TEXT PASSAGE:
════════════════════

You are right, it has been the toughest decision of our lives but like you said it was the best decision for your dog & i think that is responsible ownership. Im sure there are plenty of people that buy a pup on a wim & then simply get rid a few months down the line but this is simply not the case here.

I didnt divulge in my life story in the first post as i saw no need in that but since some people are too quick to judge then i'll tell you a bit.

We bought our beagle (Poppy) after deciding we wanted a dog & went about researching breeds & visiting various kennels. We chose a beagle knowing it could be a tough challenge but also a rewarding one. We visited many top breeders but where we actually got Poppy from was a puppy farm! We found the place from the internet & as soon as we got there we knew it was a puppy farm because of all the different breeds of pup's and how rough the place was. Poppy was the only one left and although we dont agree with buying from a puppy farm we just couldnt leave her there so in our eye's we rescued her.

Poppy threw every beagle trait at us but with mentoring & lessons we got threw it ok but not without nearly killing us first! We got home one winter's night only to be nearly blown up as Poppy had got on the kitchen work tops & had turned the gas hob on, we came home & was seconds from turning the light swith on! Did this put us off? No!

We came across many different challenges, thinking we had everything beagle proofed but then she would develop a new trick. Now she is a great beagle to have in the home so i dont think anyone can understand more than us how difficult a beagle is and how to get through it.

Since having our kids we pursued career's in nursing & police officer, 2 very demanding jobs! Before our jobs & kids we used to be a foster home for our local cats protection where we have had many expecting cats come in & have had kittens & then some we even had to hand rear as the mother rejected them so we know about rehoming but this is the reason i was put off as when the cats were rehomed there was no follow up to see how they were getting on.

Anyway to cut a long story kinda short our life revolved around our beagle, weekends we would take her to new places, holiday's we would find places that would except dogs etc etc. After having 2 kids in the last 3 years & studying for our career's we have not been able to do any of this. The time that we do get we do activities with our kids that do not permit dogs. We can quite easily keep Poppy & give her 2 walks a day but when did that become acceptable? When someone enquires about dog ownership you dont reccomend 2 walks a day & thats it! No one can love our dog more than we do but sometimes you have to let your sensible head rule your heart as our heart would keep her but we know we havent go the time to do activities with her. We have been debating this for a long while weighing up the pros & cons & then just trying not to think about it but that just isnt the right thing to do. After some of the comments left on here it has now put doubt in our heads again as in can we live without her so around we go again. I think some people need to think before they post when you dont know people's circumstances i.e. if someone had disabled children like my brother & sister in law have.

════════════════════

TASK BRIEF: Extend the forum post about rehoming the family beagle, picking up right after its last sentence. The material placed after this point comes from a separate source.

AVAILABLE DATA:
════════════════════

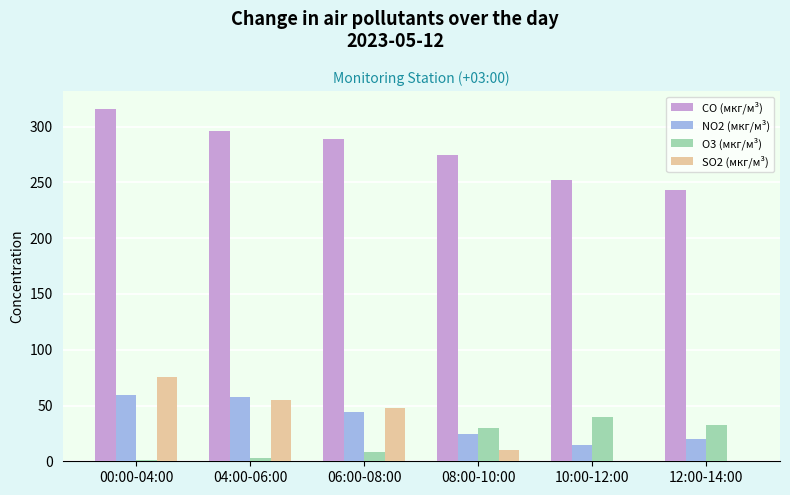

At which label is NO2 (мкг/м³) closest to 36?

06:00-08:00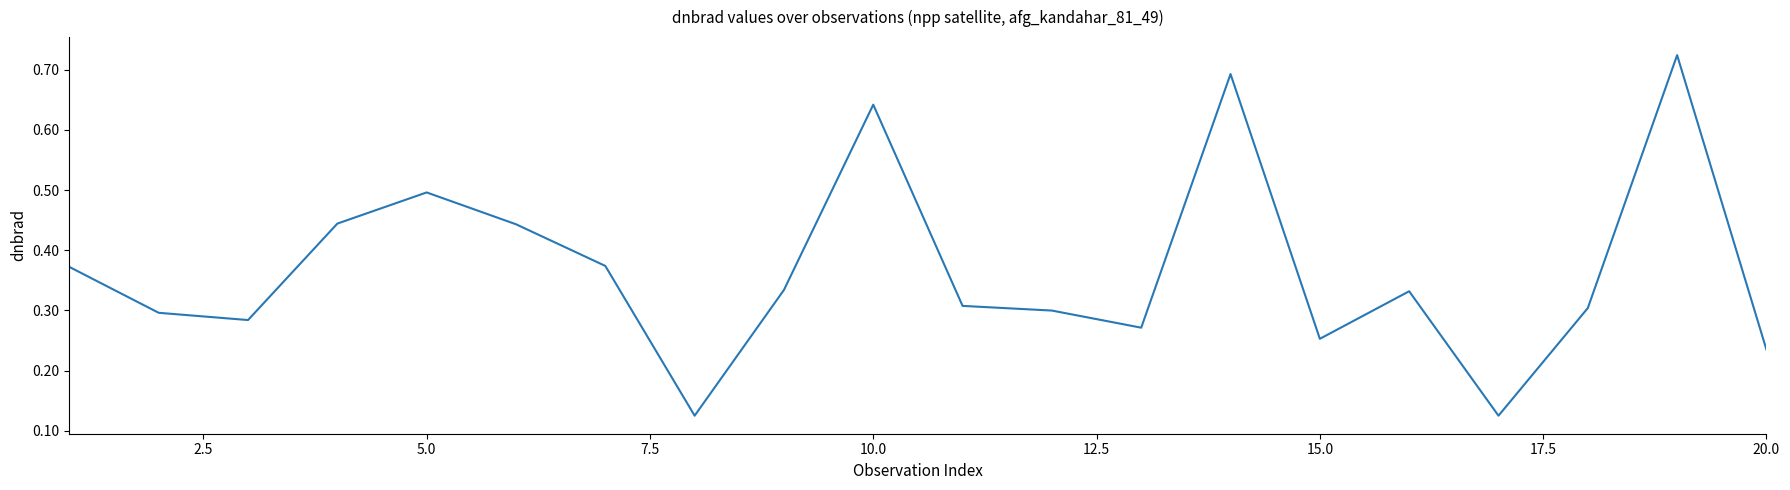

Count the number of data series in this chart.

1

════════════════════

TASK RESPONSE:
Thanks to the people with the great info on beagle welfare, that will be the route i take if we go through with it but after this experience on here the guilt has set in once again which is my feeling's that i would have to live with.
I wont be coming on here again because if i had all day to sit on forums i wouldnt be having this dilemma, i just wanted to get my side across to stick up for the people that genuinly need to rehome their beloved dogs for the sake of their dogs best interest & not their own.


----------



## RAINYBOW (Aug 27, 2009)

I sympathise with all your points and agree Rescue is the way to go if you chose to rehome.

It's tough having kids that age and a demanding dog, i waited until mine were a bit older than yours because i thought i knew how hard it would be and it proved even tougher than i expected 

What i can tell you as a parent is in a year things will seem so much easier and you will find more places that accomodate kids and dogs, we find lots of things to do with ours  so if you think you could muddle through with some extra help from a decent dog walker, maybe one who offers an overnight or day care service so you can enjoy dog free days out then i think its an avenue worth persuing that you may not have considered 

I do think 2 decent walks a day are adequate but thats based on my own spaniel and his needs and at the end of the day you know your own dog .

Best of luck with your decision x


----------



## mella (Oct 17, 2010)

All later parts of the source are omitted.